# Secretive type?



## dario323 (Dec 5, 2010)

Maybe it's just me, but Im pretty sure we all have met that person who is secretive and just an overall puzzle to the outside world. What type is this? Very curious!


----------



## phoelomek (Nov 28, 2010)

Any introvert could possibly have that tendency, but I'll go with a dom Ni for mysteriousness points - INxJ. Maybe even INTJ more so than INFJ, Fe pulling the INFJ toward people might make them little more understandable sometimes. 

ISTPs can be this way too.


----------



## vel (May 17, 2010)

In my experience introverts with perceiving function as dominant - IxTJ and IxFJ - tend to be more puzzling to others because they do not make a lot of strong internal judgement on things (their internal judging function is only tertiary) and also just because they are introverts so would prefer to spend more time to themselves. As such you may develop a feeling that due to this lack of these kinds of internal opinions that they are puzzling. The importance of forming these internal opinions goes IxxP > ExxP > IxxJ > ExxJ but ExxJs are extraverts so are easier to get to know.


----------



## minkaybell (Aug 15, 2010)

INTP or INFP


----------



## Iqbal (Nov 18, 2010)

minkaybell said:


> INTP or INFP


I agree with your post. It's just in our nature


----------



## Thrifty Walrus (Jul 8, 2010)

I am intensely secretive. I don't use phones like a part of a phone plan, I'll only used pre paid ones that I throw away after like 20 minutes of use; it just depends on the phone, some have less, some have more. Or payphones.

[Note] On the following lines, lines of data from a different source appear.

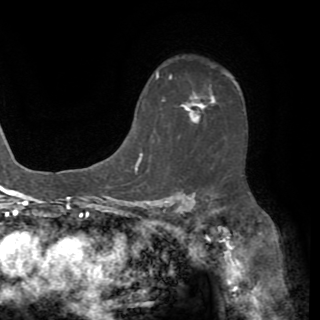
Breast MRI (dynamic contrast-enhanced), one axial slice; slice 43 of 82 in the series (ordered by position); cropped to one breast; dynamic contrast-enhanced series, time point 2 of 8 at this slice position (early post-contrast); 1.5 T; TE 3.2 ms, TR 6.5 ms; 2.2 mm slice thickness; 320 × 320 image matrix, field of view 225 × 225 mm. Female patient.
Outlined on this slice (semi-automatic segmentation, software-assisted and operator-edited):
- enhancing-tissue mask used for the functional tumour volume (all voxels passing the contrast-enhancement thresholds inside the analysis volume; usually the tumour): bounding box <190,91,211,116> (left, top, right, bottom; pixels)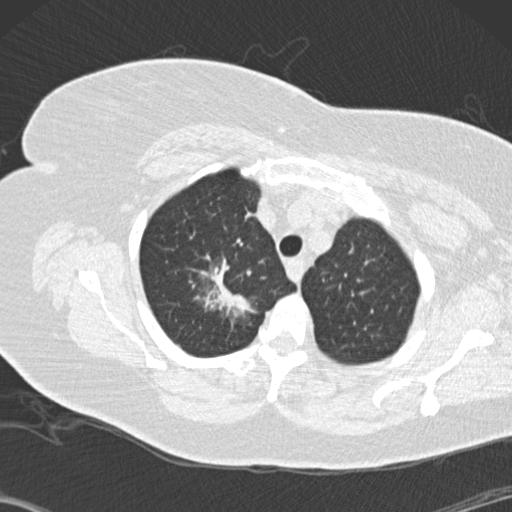
Low-dose screening chest CT, one axial slice; position 120 of 146 along the scan axis; reconstruction kernel B30f; lung window (W 1500 / L -600 HU); 2 mm slice thickness; 512 × 512 image matrix, field of view 350 × 350 mm.
Annotated regions visible in this slice (outlined manually by an expert reader):
- lesion 1 (tumor, upper lobe of right lung): bounding box [x1, y1, x2, y2] px = [201, 259, 255, 317]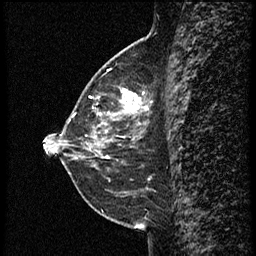
Breast MRI (dynamic contrast-enhanced), one sagittal slice. Position 24 of 60 along the scan axis. Dynamic contrast-enhanced study with each time point stored as its own series, time point 2 of 3 at this slice position (early post-contrast, ordered by acquisition time). 1.5 T. TE 4.2 ms, TR 18.9 ms. 2 mm slice thickness. 256 × 256 image matrix. Female patient. Case-level facts recorded for this patient, not image findings: setting: breast cancer imaged before/during neoadjuvant chemotherapy; receptor status: HER2-positive.
Outlined on this slice (semi-automatic segmentation, software-assisted and operator-edited):
- analysis volume of interest (the breast-tissue region the enhancement analysis was run in; not a lesion): bounding box [x1, y1, x2, y2] px = [77, 87, 156, 147]
- tumour enhancement mask (voxels above the 100 % enhancement threshold inside the analysis volume of interest): [87, 89, 151, 147]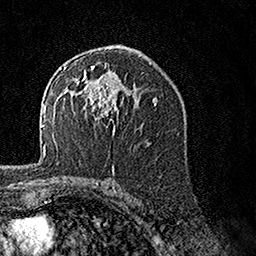
Breast MRI, one axial slice; position 89 of 160 along the scan axis; cropped to one breast; dynamic contrast-enhanced series, time point 2 of 7 at this slice position (early post-contrast); 1.5 T; TE 3.5 ms, TR 7.2 ms; 1 mm slice thickness; 256 × 256 image matrix, field of view 165 × 165 mm. Female patient.
Annotated regions visible in this slice (semi-automatically segmented with operator editing):
- enhancing-tissue mask used for the functional tumour volume (all voxels passing the contrast-enhancement thresholds inside the analysis volume; usually the tumour): bounding box <62,64,127,134> (left, top, right, bottom; pixels)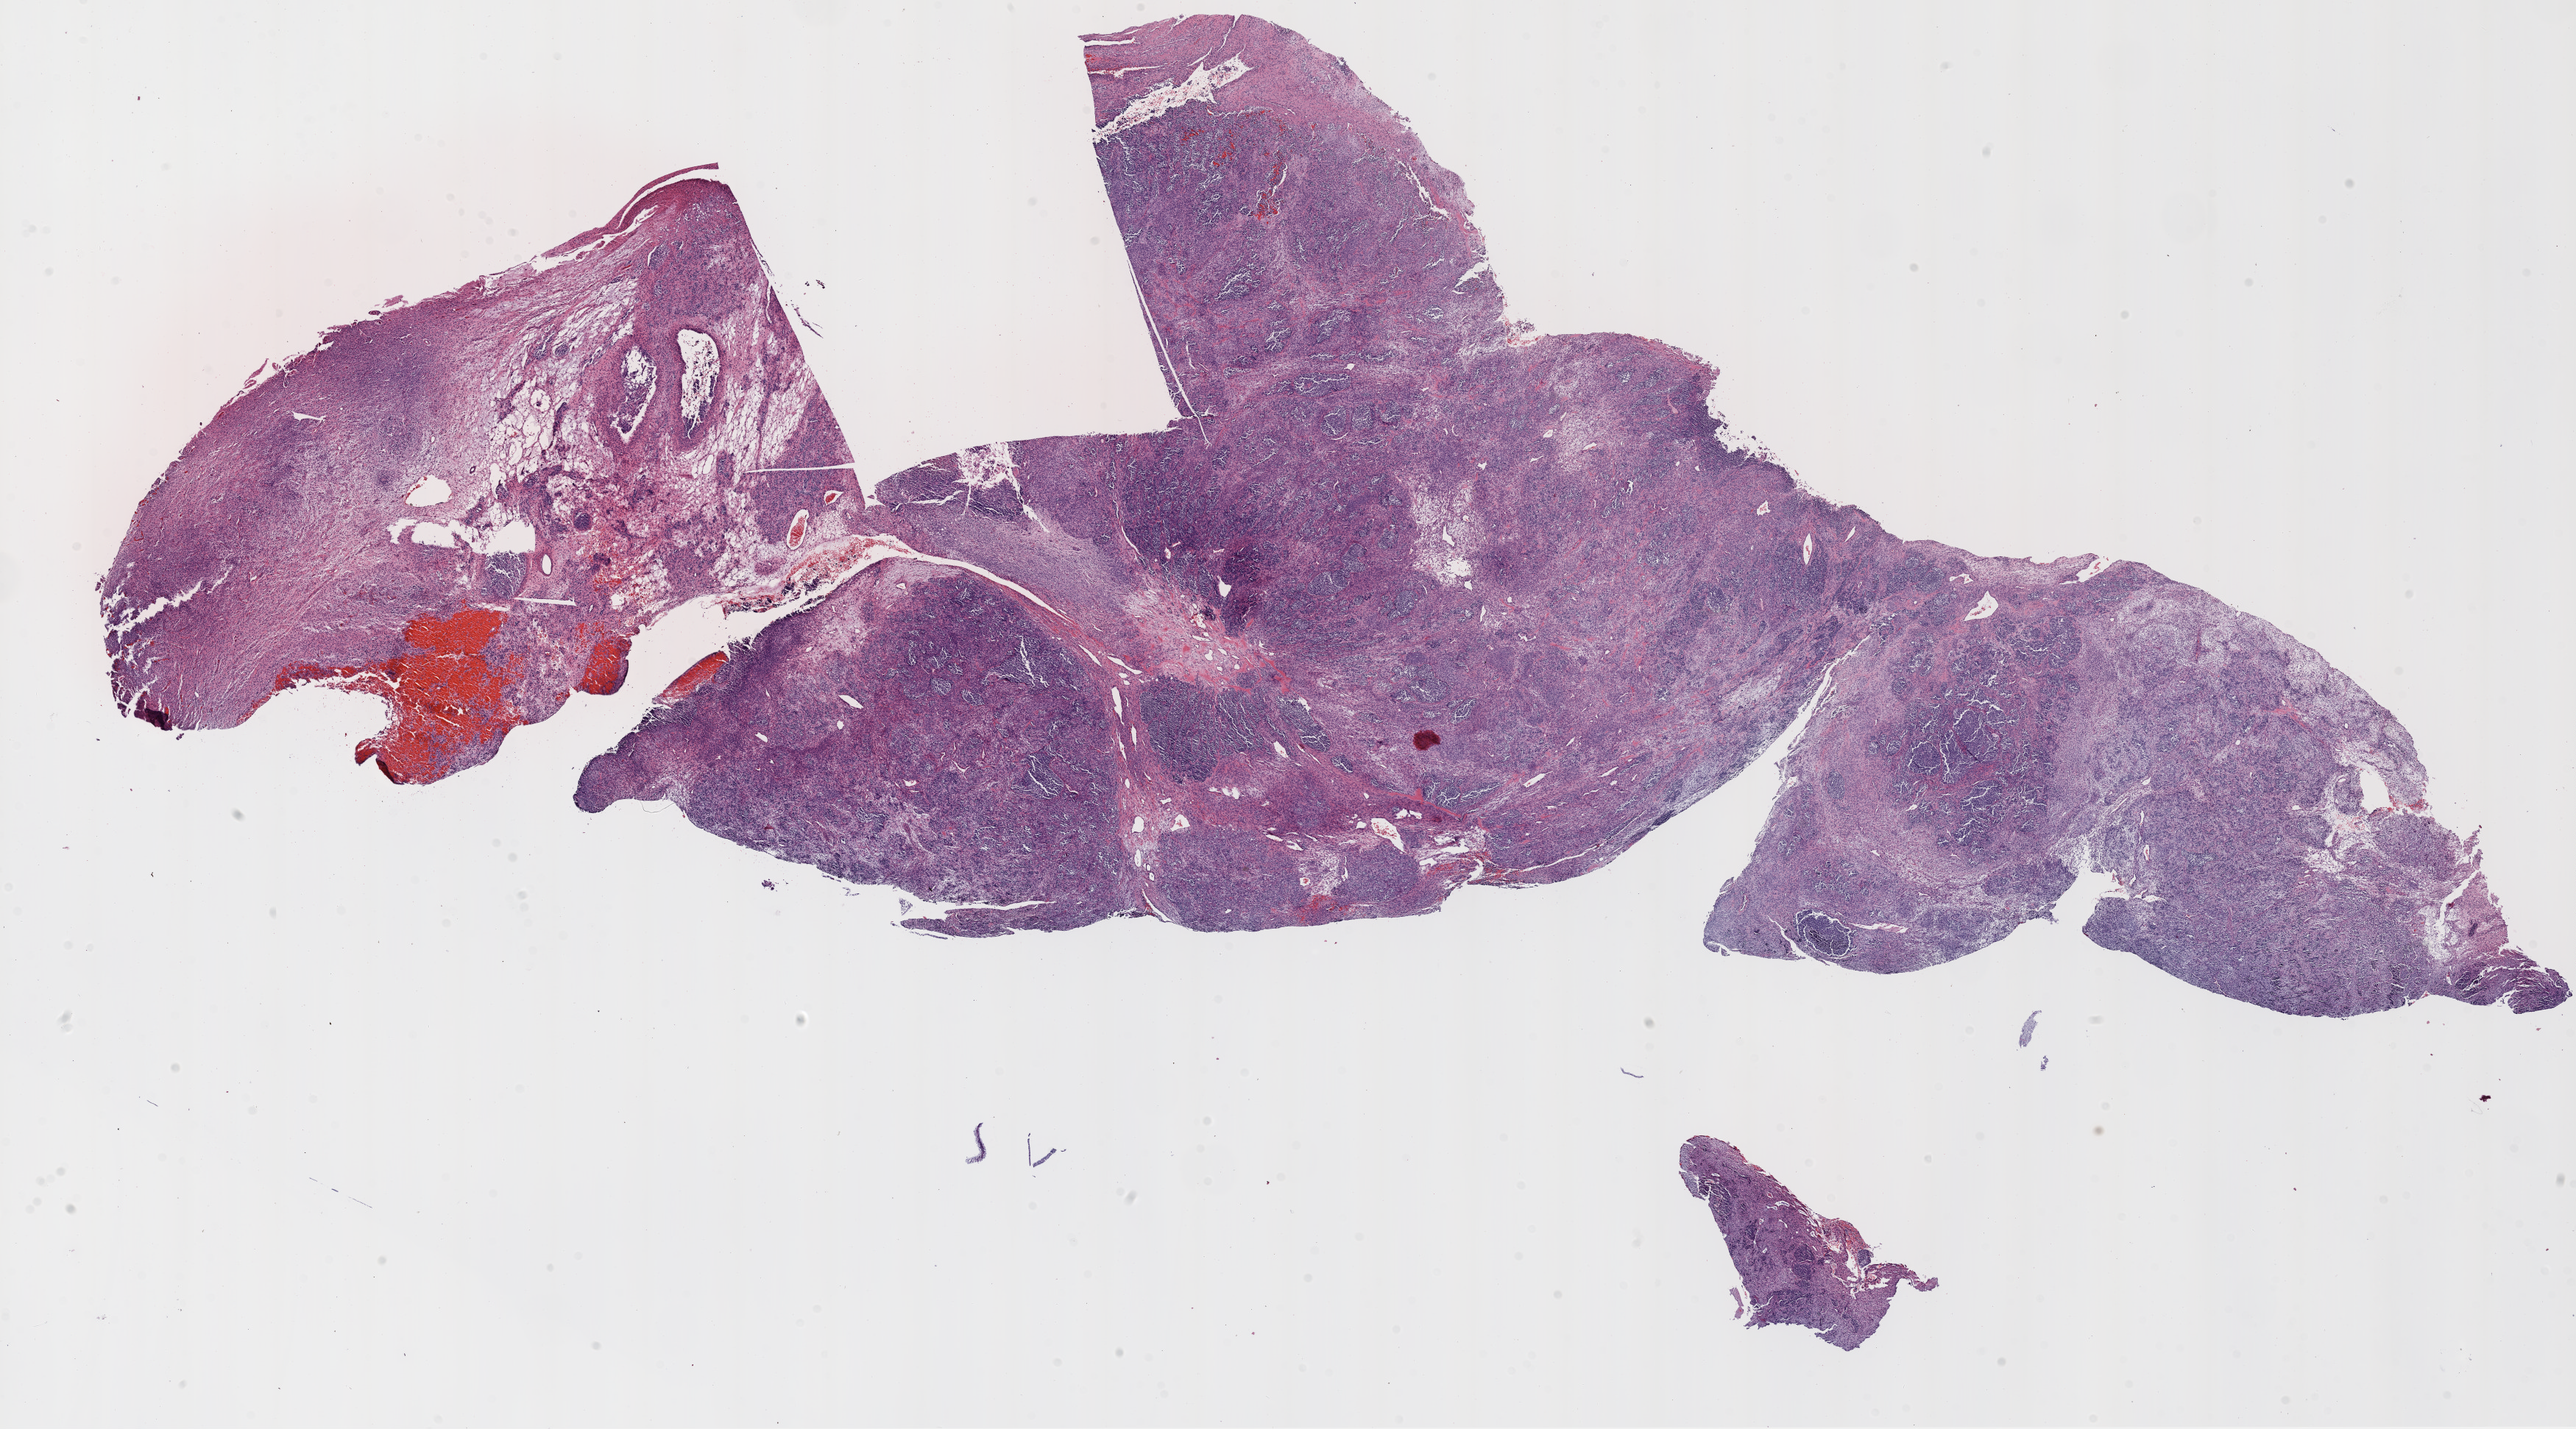
Whole-slide histology image, Hematoxylin and eosin (H&E) stained, a low-resolution overview of the entire scanned area, about 28.1 x 15.6 mm; FFPE section; brain, primary tumour sample. Male, age 42 years at initial diagnosis.
Pathologic diagnosis: Glioblastoma.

I don't have a Facebook or Twitter or any other social networking profile (aside from this one, lol)

I have no close relationships, even my own mother I would consider kind of a friend. And my "friends" at school are actually no more than acquaintances.

I go through and specifically delete my history on my computer so it doesn't look like I go back and delete anything, so I delete things that could be used to get me prescribed drugs by some off chance. Although I just posted it on this site..... But that's ok because I planned it that way, I've deleted every occurance of me visiting this site :wink:

All my passwords are different so if someone finds out one, they don't have my password to everything (like you would for most people)

If I ever meet some kind of stranger, I never tell them my real name, and I lie about what school I go to. Not that that happens often, usually people don't talk to me because I shuffle around staring at the ground not making eye contact. However I tell the truth when at school because they have my name on file....

When I think of more I'll post them. I'm not lying, but even when I tell the truth about this people don't believe me, so I pepper it into my lies every so often because then if they catch me in a lie, they'll think everything was a lie, and they'll get thrown off.

edit: the phone thing started because I hate touch screens, and all the newest phones have them, so I just said fuck it I'll get these shitty pre paid phones and silently resist the system :laughing:


----------



## mrkedi (Nov 19, 2009)

i wont say im super secretive, but im more like an onion, got like multiple facet/ layers...


----------



## Paradigm (Feb 16, 2010)

Introverts are the only common theme I've seen, personally. As an INFP, I'm very secretive of my emotions if not much else, as I imagine a lot of Fi-doms would be. My INFJ friend hides his very personality (and hence his vulnerability) with masks. I know an ISTJ who is secretive of everything about himself and his life, but another who is not. Another introvert (I don't know his type, but probably at least IxTx) feels the need to hide his actions to the point of lying. 

The extroverted people I know can't pull this off too well. I'm sure they can if they want/need to, but usually they don't. ENxPs might be the closest, since they're commonly referred to as the most "introverted extroverts."


----------



## Vaka (Feb 26, 2010)

Paradigm said:


> The extroverted people I know can't pull this off too well. I'm sure they can if they want/need to, but usually they don't. ENxPs might be the closest, since they're commonly referred to as the most "introverted extroverts."


I consider myself to be extremely private. But more often than not with extroverts, people only think they know them, but really don't. I don't know how being extroverted or introverted would make you more or less secretive at the base of it. Everyone has things that are personal to them.


----------



## NeedsNewNameNow (Dec 1, 2009)

Thrifty Walrus said:


> I go through and specifically delete my history on my computer so it doesn't look like I go back and delete anything, so I delete things that could be used to get me prescribed drugs by some off chance. Although I just posted it on this site..... But that's ok because I planned it that way, I've deleted every occurance of me visiting this site :wink:
> 
> All my passwords are different so if someone finds out one, they don't have my password to everything (like you would for most people)
> 
> ...


Wow, I don't take it anywhere near this far.. But I am definitely secretive. Usually I'm most secretive about my plans, motivations & feelings-- things I can be judged on. I suppose the more I trust someone, the less secretive I will be with them.


----------



## minkaybell (Aug 15, 2010)

lol Thrifty Walrus, that's insane....


----------